NE and GB are not the two worst pass defenses in the NFL

NE and GB are not the two worst pass defenses in the NFL If you watch/listen to enough sports shows you might start to believe that GB really has the 2nd worse defense in the league. All the reams of advanced stats available to these shows and they still quote cumulative yardage as the defining measure of a units quality. When you lead by 3 TDs in a good chunk of your games you tend to give up lots of yds passing. It's not now, nor has it really ever been, a good measure of a defense. I like to look at the defensive equivalent of explosive plays, sacks and ints to judge a teams pass defense. Plays that cripple an opposing offense mean a lot more than giving up chunks of yds in garbage time. I weight an INT twice that of a sack and get a very crude # I use to put things in a little better perspective. Here are the remaining playoff teams and their Crude Pass Def Explosive Play rating. GB 91 - 29 Sacks/Ints 31x2 SF 88 - 42 Sacks/Ints 23x2 NYG 88 - 48 Sacks/Ints 20x2 NE 86 - 40 Sacks/Ints 23x2 Balt 78 - 48 Sacks/Ints 15x2 Hou 78 - 44 Sacks/Ints 17x2 Den 59 - 41 Sacks/Ints 9x2 NO 51 - 33 Sacks/Ints 9x2 Notice that NE would not rank dead last either if you give things beyond cumulative yds some weight. NE plays defense to the situation and giving up some yds underneath is not the worst thing that can happen in many spots. Their turnover ratio is #1 in the AFC by a wide margin. They are +17. Next closest is Hou +7. In the NFC SF is #1 with +28 and GB is #2 with 24. No one else in the NFC is even close to those two. #3 Det was +11. Not saying that this stuff trumps the yardage stats, just that it should absolutely count somehow towards evaluating the strength of a pass defense. Taking it to an extreme to illustrate how absurd gross yds passing can be, a few years back Fla International went two years (2006-2007) running where they went 1-23 W/L. In 2006 they had the #4 ranked pass D if you used yds allowed as a barometer. They lost every game that year. Were they good or did teams just not need to pass vs them? It was during this time I decided to pay little/no attention to cumulative yardage totals without adding some kind of filters. NE and GB defenses are not nearly as bad as the talking heads would have you believe.

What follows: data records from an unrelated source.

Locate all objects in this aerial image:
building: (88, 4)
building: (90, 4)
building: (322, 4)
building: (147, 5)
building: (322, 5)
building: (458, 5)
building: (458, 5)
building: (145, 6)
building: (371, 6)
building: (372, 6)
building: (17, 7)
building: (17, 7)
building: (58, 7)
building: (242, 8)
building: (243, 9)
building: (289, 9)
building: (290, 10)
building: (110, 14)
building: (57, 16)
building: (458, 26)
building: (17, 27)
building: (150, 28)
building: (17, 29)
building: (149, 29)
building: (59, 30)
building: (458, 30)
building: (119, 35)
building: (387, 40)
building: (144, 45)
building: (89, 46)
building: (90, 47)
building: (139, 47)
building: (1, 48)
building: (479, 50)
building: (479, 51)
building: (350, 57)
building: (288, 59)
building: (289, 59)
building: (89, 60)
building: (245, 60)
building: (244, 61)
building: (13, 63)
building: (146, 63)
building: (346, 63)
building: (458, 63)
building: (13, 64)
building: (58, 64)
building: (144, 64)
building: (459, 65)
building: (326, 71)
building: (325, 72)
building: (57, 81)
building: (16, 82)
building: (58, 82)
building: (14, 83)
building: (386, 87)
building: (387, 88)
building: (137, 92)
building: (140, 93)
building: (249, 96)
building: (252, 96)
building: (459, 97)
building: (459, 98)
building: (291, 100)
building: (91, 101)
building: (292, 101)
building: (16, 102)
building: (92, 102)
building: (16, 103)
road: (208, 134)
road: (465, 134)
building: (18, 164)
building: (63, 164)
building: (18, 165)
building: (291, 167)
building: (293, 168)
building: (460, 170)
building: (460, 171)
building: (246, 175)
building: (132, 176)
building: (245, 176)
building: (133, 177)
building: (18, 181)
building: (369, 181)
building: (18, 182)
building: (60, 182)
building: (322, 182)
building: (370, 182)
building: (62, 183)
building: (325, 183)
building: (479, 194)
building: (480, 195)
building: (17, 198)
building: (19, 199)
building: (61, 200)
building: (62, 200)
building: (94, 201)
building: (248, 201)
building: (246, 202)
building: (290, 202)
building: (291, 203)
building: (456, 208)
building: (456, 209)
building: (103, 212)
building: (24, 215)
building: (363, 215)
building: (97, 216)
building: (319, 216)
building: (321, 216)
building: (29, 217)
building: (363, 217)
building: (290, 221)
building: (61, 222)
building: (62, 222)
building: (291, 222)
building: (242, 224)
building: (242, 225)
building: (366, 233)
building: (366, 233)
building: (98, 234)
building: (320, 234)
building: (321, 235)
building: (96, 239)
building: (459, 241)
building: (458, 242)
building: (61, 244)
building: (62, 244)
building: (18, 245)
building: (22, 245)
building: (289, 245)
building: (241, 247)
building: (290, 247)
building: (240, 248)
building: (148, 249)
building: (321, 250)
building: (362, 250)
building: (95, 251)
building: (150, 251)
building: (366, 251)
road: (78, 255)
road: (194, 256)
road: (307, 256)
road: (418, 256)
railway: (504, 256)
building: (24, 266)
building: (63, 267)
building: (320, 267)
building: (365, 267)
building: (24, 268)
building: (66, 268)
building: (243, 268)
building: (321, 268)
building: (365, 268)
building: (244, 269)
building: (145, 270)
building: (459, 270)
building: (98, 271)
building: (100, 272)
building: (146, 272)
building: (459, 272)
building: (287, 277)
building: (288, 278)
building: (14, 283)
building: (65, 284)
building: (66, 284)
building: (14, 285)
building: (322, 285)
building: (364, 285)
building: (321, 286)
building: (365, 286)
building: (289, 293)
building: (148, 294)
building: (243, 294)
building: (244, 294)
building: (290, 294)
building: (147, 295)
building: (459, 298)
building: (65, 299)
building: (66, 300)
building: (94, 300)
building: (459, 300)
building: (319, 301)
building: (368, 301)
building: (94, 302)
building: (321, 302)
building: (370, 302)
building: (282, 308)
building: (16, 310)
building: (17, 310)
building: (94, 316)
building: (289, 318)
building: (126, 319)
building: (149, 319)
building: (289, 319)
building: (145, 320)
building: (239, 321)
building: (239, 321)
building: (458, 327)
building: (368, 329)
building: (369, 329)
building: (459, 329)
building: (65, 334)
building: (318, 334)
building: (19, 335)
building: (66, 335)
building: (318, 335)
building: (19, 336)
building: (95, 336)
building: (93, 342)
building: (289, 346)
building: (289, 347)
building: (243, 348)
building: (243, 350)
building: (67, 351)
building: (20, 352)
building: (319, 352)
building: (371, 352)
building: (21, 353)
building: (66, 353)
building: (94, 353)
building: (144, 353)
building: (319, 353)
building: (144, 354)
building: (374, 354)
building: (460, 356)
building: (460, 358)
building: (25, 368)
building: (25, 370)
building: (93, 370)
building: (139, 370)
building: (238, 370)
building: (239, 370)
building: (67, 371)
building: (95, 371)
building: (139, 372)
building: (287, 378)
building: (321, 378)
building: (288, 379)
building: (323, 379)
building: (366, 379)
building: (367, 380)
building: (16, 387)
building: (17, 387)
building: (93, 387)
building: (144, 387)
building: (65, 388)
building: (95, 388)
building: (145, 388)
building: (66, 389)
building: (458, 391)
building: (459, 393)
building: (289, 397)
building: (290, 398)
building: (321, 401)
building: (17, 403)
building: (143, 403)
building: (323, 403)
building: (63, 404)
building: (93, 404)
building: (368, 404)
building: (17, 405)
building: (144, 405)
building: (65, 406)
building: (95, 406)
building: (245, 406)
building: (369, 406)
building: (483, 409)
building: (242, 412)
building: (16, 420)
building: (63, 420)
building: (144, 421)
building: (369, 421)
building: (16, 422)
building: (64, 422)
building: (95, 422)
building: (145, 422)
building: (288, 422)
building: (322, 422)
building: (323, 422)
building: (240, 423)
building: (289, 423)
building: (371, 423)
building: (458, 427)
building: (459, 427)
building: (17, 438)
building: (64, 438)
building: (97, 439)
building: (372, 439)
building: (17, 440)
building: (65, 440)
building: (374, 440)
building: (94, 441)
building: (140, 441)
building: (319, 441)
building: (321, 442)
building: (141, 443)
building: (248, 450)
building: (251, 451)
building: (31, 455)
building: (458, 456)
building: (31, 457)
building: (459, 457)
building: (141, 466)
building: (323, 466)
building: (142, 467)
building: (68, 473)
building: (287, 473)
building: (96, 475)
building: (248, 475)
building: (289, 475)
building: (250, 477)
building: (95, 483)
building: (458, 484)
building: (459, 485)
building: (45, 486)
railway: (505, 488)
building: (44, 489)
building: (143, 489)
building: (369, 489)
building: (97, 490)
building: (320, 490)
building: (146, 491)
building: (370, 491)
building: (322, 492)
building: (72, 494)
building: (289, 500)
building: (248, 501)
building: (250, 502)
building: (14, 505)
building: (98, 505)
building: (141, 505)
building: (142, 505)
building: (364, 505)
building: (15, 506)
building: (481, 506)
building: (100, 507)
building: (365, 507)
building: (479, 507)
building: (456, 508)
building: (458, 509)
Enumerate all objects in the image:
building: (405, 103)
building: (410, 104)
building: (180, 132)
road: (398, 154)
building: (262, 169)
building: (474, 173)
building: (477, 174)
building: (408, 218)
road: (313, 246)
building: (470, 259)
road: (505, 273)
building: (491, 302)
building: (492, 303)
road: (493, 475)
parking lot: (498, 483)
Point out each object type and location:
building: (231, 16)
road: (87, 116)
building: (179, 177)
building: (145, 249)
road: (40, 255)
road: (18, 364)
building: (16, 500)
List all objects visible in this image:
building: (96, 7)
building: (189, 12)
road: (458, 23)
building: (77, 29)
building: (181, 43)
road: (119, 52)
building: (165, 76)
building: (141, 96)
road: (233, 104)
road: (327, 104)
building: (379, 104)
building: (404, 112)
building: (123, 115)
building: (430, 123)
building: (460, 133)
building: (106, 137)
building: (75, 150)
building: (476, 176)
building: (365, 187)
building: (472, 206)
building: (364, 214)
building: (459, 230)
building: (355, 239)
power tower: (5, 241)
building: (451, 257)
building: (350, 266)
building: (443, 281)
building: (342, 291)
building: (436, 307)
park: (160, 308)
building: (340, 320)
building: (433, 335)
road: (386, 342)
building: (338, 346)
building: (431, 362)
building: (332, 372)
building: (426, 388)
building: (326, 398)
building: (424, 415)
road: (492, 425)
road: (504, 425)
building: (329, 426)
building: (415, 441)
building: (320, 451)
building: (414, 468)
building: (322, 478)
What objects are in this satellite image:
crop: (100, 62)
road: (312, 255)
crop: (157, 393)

Excellent post. It all helps and this is unusual information to be injected into weekend decisions. Thanks.
Couldn't agree more regarding cumulative yardage and even points allowed, but FrankB doesn't your formula not take into consideration the same issue as those that bash GB and NE defenses in that any INT or Sack when up 21 points doesn't really factor in how good of a defense you have either. What I would like to see is stats based on how a defense performs when a game is still in doubt. Not sure where you would find something like that.
Starting with ESPN's QBR as a benchmark, creating a defensive rating shouldn't be too difficult. If there are things that make the QBR worthless, then don't include them. But theoretically the things that make QBR low should be the same things that make a defensive rating high, in terms of weight of INTs and sacks.

Also, if you score 30+ points per game and often have 2 minute drives your D is on the field the whole game.